The Amorphous Concept of Finality in CPLR 5501 Jurisprudence
David B. Saxe discusses a procedural issue that can lead to possible pitfalls: When a pretrial order grants summary judgment in favor of some of the defendants, may the plaintiff wait until the appeal from the final judgment to challenge that order, and may the Appellate Division treat that order as brought up for review in the plaintiff's appeal from the final judgment after trial, dismissing the complaint in its entirety?
March 11, 2015 at 09:20 PM
11 minute read
Appellate practice in New York State courts often contains minefields. Here is one, a procedural issue that came to my attention and seems to me to be neither well understood nor consistently handled. That is, when a pretrial order grants summary judgment in favor of some of the defendants, may the plaintiff wait until the appeal from the final judgment to challenge that order, and may the Appellate Division treat that order as brought up for review in the plaintiff's appeal from the final judgment after trial, dismissing the complaint in its entirety?
This issue came to my attention in an appeal where Supreme Court had granted summary judgment in favor of some defendants but not others. The summary judgment order directed that the complaint be severed and dismissed as against the successful defendants and that judgment be entered in favor of those defendants; however, no such judgment was entered.

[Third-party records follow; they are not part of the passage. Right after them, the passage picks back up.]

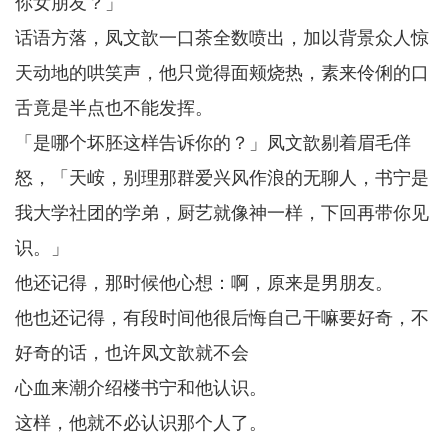
你女朋友？」
话语方落，凤文歆一口茶全数喷出，加以背景众人惊
天动地的哄笑声，他只觉得面颊烧热，素来伶俐的口
舌竟是半点也不能发挥。
「是哪个坏胚这样告诉你的？」凤文歆剔着眉毛佯
怒，「天峖，别理那群爱兴风作浪的无聊人，书宁是
我大学社团的学弟，厨艺就像神一样，下回再带你见
识。」
他还记得，那时候他心想：啊，原来是男朋友。
他也还记得，有段时间他很后悔自己干嘛要好奇，不
好奇的话，也许凤文歆就不会
心血来潮介绍楼书宁和他认识。
这样，他就不必认识那个人了。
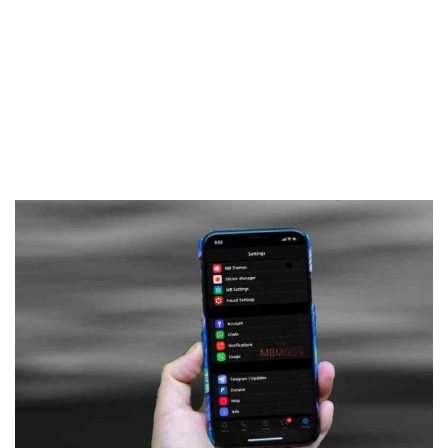
Frankenstein45.Com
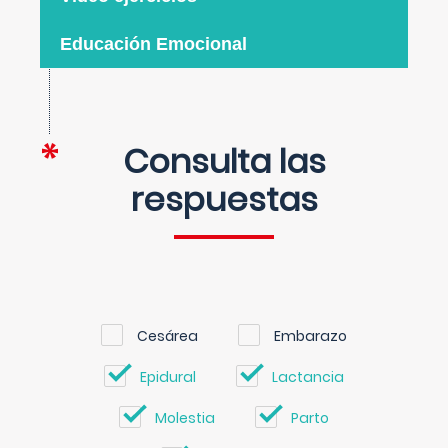
Educación Emocional
Consulta las
respuestas
Cesárea
Embarazo
Epidural
Lactancia
Molestia
Parto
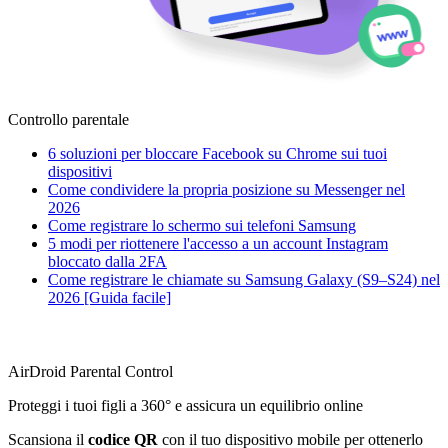
Controllo parentale
6 soluzioni per bloccare Facebook su Chrome sui tuoi
dispositivi
Come condividere la propria posizione su Messenger nel
2026
Come registrare lo schermo sui telefoni Samsung
5 modi per riottenere l'accesso a un account Instagram
bloccato dalla 2FA
Come registrare le chiamate su Samsung Galaxy (S9–S24) nel
2026 [Guida facile]
AirDroid Parental Control
Proteggi i tuoi figli a 360° e assicura un equilibrio online
Scansiona il
codice QR
con il tuo dispositivo mobile per ottenerlo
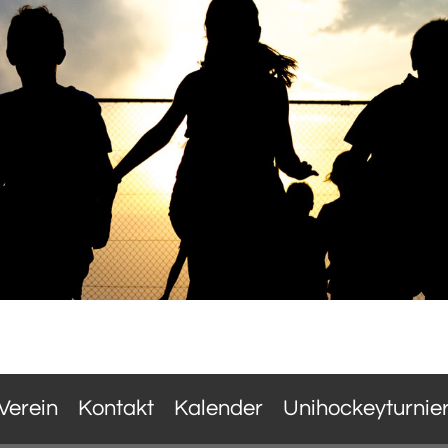
Verein
Kontakt
Kalender
Unihockeyturnie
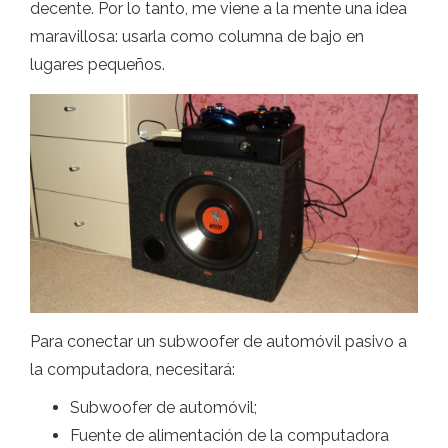
decente. Por lo tanto, me viene a la mente una idea
maravillosa: usarla como columna de bajo en
lugares pequeños.
Para conectar un subwoofer de automóvil pasivo a
la computadora, necesitará:
Subwoofer de automóvil;
Fuente de alimentación de la computadora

The plaintiff proceeded to trial on the claims against the other defendants, and after trial the court dismissed those remaining claims. On the plaintiff's appeal from the final judgment challenging both the pretrial dismissal and the dismissals after trial, those defendants who had been granted summary judgment argued that the plaintiff's appeal must be dismissed as it related to them because that earlier order was “final” as to them and therefore not brought up for review in the appeal from the final judgment, and because those claims had been expressly severed.